Saturday, November 13, 2010

The Dump

The man and his son drove up to drop off the old wardrobe that had been collecting dust for decades. They had tried selling it, but it was rickety, worn and no one was interested. After months of having the ad placed in the classified section, it was time to dispose of it. As the man drove his truck through mountains of tires, piles of mattresses and mounds of debris, they found the place for furniture. He and his son got out of the truck to unload and they heard the shouting and crying. Looking around they noticed her. Tears stained her face and she was throwing rusty cans and balled up paper. She kept shouting she was tired and it was time to leave the garbage where it belonged. The son could feel her distress and wanted to give her a hug, but inside he knew that she was tired of having her hurt enveloped around her and was throwing all of the pain away.

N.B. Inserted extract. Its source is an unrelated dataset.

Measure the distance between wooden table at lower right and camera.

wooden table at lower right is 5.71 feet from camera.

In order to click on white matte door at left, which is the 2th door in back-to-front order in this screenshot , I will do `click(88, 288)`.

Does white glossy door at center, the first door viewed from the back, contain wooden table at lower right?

She had told them. First she had had the flashbacks and, tip toeing around the skeletons, she asked questions to confirm the details. The bathing suit, the bed spread, his looming leer. She asked the questions that she thought may clarify if she were crazy or not and upon learning their truth, she just felt crazier. She attempted to drown her sorrows, drown her memories, drown her thoughts. They refused to let go and keep pulling her down into the abyss of the sea. On breaking point, she confessed to those who had vowed to protect her when she came into this world. She had told them. And she wanted to be told she was creating it all in her head. She thought it would go away if it was only there because she imagined it. Instead, she was told that there had been ideas and inklings that this was going on, but everyone thought it was better to look the other way. To wait until it was no longer happening. To wait until her mind protected itself and blocked it out. Except that there was a slight break in the wall and the pressure of a little girl wanting to be free spewed out like the pungent mess of a septic tank. She tried to suppress it. Pretend it wasn’t real. Until she couldn’t any longer and it was all confirmed to her that it had happened. She had told them.

She felt liberated at first. She thought that justice would be served. She would no longer have to continue the masquerade. Except she was told that it was better to keep the facade and rebuild the wall. She felt betrayed by the two people she was supposed to trust the most.

She spent an afternoon sitting at the table across from the monster that hid in her closet and couldn’t deal anymore. She felt weighed down and had to break free. She was old enough to protect herself now. And that afternoon decided to bring her baggage to the place it deserved to be left. Instead of unpacking it, she was throwing it all away. She drove to the place where it belonged, calmly parked her car and took her mind in her own hands. And began throwing all the hurt and pain and anger into the raw mixture of mouldy bread, broken eggshells and rotted banana peels. It felt better and she began to make it part of her weekly rituals.

The man and his son were not the first to see her in this vulnerable state. They wouldn’t be the last. But she felt confidant with each passing week that she was lessoning the shit she carried around with her and soon would have nothing left for the garbage men to sort and the scavengers to devour.